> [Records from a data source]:
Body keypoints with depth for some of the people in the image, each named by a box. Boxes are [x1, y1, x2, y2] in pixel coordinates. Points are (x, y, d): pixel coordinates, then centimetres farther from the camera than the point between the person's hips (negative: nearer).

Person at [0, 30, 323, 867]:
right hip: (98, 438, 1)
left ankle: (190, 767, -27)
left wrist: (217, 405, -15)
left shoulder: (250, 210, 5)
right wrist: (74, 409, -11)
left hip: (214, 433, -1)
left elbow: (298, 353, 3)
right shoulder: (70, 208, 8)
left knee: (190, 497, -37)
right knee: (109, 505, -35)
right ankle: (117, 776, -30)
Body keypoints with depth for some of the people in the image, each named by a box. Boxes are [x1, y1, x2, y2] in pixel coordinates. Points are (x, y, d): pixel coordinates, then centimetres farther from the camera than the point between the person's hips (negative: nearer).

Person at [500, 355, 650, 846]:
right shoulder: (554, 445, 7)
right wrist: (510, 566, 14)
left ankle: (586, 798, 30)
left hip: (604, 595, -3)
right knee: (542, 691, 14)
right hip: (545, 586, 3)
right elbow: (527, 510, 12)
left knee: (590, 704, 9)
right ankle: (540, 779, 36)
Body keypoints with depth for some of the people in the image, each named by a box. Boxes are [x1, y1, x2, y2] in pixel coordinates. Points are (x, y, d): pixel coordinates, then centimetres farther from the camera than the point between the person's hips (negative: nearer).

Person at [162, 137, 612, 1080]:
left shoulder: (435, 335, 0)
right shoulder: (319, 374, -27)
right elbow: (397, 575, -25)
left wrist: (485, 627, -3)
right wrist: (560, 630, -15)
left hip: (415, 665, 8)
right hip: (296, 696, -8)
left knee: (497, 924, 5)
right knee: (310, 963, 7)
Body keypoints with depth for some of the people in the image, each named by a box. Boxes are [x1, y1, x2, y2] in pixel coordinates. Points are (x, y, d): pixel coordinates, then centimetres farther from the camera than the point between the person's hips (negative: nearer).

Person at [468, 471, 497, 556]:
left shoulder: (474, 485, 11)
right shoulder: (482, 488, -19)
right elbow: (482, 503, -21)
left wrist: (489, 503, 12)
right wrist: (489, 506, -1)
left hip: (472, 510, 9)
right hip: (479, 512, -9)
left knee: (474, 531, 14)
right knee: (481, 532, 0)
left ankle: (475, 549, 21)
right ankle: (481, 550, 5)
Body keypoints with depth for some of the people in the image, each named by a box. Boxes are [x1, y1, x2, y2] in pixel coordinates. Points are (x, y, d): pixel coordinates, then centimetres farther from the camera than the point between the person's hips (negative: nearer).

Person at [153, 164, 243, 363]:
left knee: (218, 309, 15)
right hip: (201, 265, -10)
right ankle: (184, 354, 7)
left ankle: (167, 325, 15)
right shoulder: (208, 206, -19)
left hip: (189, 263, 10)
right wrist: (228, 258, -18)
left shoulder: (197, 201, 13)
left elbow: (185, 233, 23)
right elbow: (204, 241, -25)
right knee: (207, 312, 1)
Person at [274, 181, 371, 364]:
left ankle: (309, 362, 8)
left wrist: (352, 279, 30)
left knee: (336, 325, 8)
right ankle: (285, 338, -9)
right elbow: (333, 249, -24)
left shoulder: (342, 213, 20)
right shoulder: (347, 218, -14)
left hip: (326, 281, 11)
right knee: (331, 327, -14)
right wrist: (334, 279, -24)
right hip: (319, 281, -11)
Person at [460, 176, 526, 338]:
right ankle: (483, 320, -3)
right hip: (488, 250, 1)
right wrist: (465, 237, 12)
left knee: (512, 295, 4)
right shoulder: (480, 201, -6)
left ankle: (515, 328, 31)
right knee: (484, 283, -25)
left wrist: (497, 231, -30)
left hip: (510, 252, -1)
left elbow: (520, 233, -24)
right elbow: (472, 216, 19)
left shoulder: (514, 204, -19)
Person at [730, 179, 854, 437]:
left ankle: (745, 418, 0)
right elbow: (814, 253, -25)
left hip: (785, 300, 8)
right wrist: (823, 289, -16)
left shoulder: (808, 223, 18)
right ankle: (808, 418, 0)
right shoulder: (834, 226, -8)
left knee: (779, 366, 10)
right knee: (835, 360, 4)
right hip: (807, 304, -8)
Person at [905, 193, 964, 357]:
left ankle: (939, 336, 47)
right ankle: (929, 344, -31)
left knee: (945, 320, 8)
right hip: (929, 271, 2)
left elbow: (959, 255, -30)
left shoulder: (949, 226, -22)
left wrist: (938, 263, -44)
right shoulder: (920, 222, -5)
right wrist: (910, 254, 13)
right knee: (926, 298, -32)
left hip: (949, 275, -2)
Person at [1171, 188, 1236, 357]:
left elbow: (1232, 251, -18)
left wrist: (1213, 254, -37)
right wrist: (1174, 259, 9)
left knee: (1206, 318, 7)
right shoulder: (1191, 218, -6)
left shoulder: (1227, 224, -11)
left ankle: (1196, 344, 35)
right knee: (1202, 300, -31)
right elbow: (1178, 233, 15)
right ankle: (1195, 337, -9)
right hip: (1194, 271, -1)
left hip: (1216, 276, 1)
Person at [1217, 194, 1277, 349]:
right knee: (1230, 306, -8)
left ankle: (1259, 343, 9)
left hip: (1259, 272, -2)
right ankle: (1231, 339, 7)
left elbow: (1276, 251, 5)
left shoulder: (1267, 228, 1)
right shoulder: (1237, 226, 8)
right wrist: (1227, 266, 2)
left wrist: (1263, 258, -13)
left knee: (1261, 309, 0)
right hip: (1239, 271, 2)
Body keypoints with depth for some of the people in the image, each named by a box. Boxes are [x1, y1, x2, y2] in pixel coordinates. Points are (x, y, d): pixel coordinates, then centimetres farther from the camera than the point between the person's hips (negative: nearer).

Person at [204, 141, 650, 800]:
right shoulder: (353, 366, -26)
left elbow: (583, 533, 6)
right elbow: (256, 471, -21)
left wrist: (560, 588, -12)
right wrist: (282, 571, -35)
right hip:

> [Directions]: Here the output must be the lines above from the line with "right ankle: (808, 418, 0)" to the line with "right hip: (1194, 271, -1)", both included, duplicated word for word and nothing else.

> [Your solution]:
right ankle: (808, 418, 0)
right shoulder: (834, 226, -8)
left knee: (779, 366, 10)
right knee: (835, 360, 4)
right hip: (807, 304, -8)
Person at [905, 193, 964, 357]:
left ankle: (939, 336, 47)
right ankle: (929, 344, -31)
left knee: (945, 320, 8)
right hip: (929, 271, 2)
left elbow: (959, 255, -30)
left shoulder: (949, 226, -22)
left wrist: (938, 263, -44)
right shoulder: (920, 222, -5)
right wrist: (910, 254, 13)
right knee: (926, 298, -32)
left hip: (949, 275, -2)
Person at [1171, 188, 1236, 357]:
left elbow: (1232, 251, -18)
left wrist: (1213, 254, -37)
right wrist: (1174, 259, 9)
left knee: (1206, 318, 7)
right shoulder: (1191, 218, -6)
left shoulder: (1227, 224, -11)
left ankle: (1196, 344, 35)
right knee: (1202, 300, -31)
right elbow: (1178, 233, 15)
right ankle: (1195, 337, -9)
right hip: (1194, 271, -1)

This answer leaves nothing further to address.